The HOA took exception to the plaintiff’s particulars of claim inter alia, it did not have a legal duty to protect the Van der Bijls from the robbery, citing that the Van der Bijls did not make a case for Aqulian liability as there was no wrongfulness. The plaintiff’s counsel relied heavily on the decision of the Loureiro case, wherein the Constitutional Court held that a private security company, who was employed and remunerated for crime preventing, owed a duty to stop avoidable harm. The Constitutional Court went to express the opinion that there would be wholesome deterrent effect if private security firms were not insulated from their own mistakes. Thus, the plaintiff’s counsel submitted that, as in the Loureiro case, the security company employed by the HOA had a duty to protect the residents of the estate including the Van der Bijls and the HOA bears the same duty. But the two cases do not bear the same facts, inter alia, Loureiro did not decide that Mr Loureiro, by hiring a security firm, was under any duty to secure the house, it was the security company that owed the duty to protect Mr Loureiro and his family. So the fact that the HOA employed the security company to provide security for the estate does not simply follow on that the HOA owed the same duty as that assumed by the security company. Such a duty would have to be shown to exist apart from what the security company had undertaken to do. But yes, following the logic of Loureiro, it is the security company that owed a duty to the HOA and the members it represents.

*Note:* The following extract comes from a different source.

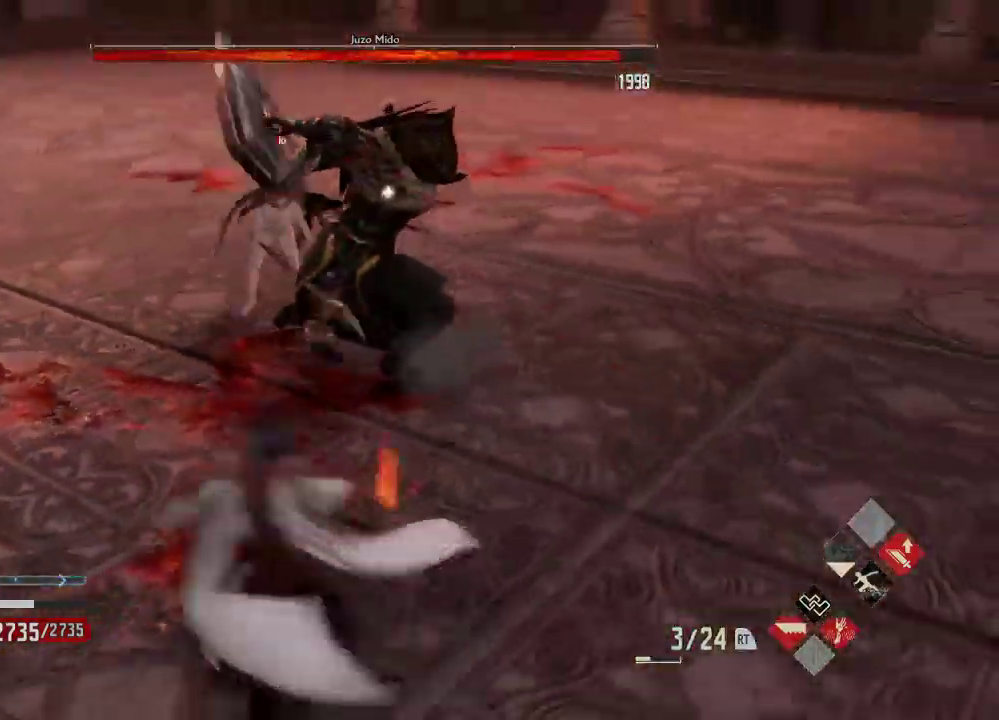
{"dt_ms": 500, "buttons": [], "left_stick": "center", "right_stick": "center", "events": [[200, "A", "up"], [267, "START", "down"], [433, "START", "up"]]}
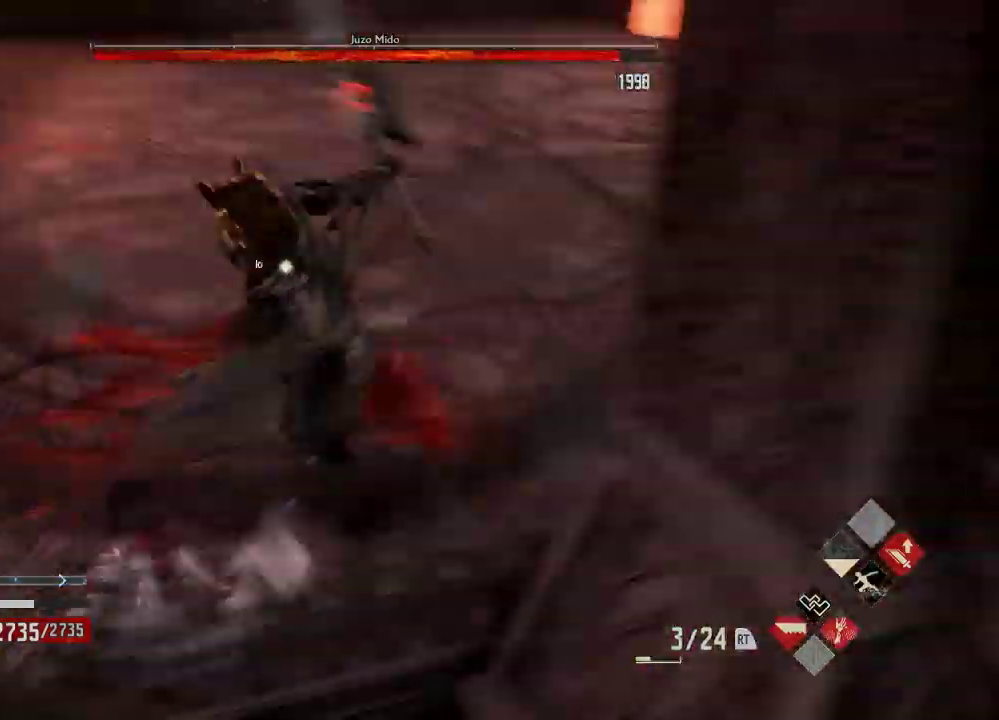
{"dt_ms": 1000, "buttons": [], "left_stick": "left", "right_stick": "center"}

Hence the Van der Bijls may have recourse against the security company and they are one of the defendants. Further, it was noted that the robbers/assailants that caused the harm were not sued and which the plaintiff will have a claim against.
While the Van der Bijls definitely enjoy fundamental rights to security of the person, bodily, physical and psychological integrity, dignity and privacy, and these rights were infringed by being assaulted in their home, the big question is from whom can these rights be claimed. The answer is, you will have a claim against the assailants, and based on the Loureiro case, the security company, but the Judge failed to see how the HOA, which is an extension of the collective will of the estate home owners, is burdened with the duties to secure these rights. Should the home owners be burdened with these duties, then the question is, does my neighbour have a duty to protect me in my home? He or she may come to your aid and he/she may be described as being valiant to do so but it is not out of duty. Further, there was no contractual obligation, be it in the Memorandum of Agreement or written agreement between the HOA and the home owners, holding the HOA liable for protecting the Van der Bijls.
In conclusion, the court found that the plaintiff’s particulars of claim did not set out a cause of action, which follows that the HOA did not have a legal duty to protect the home owners, in particular, the van der Bijls, hence not wrongful.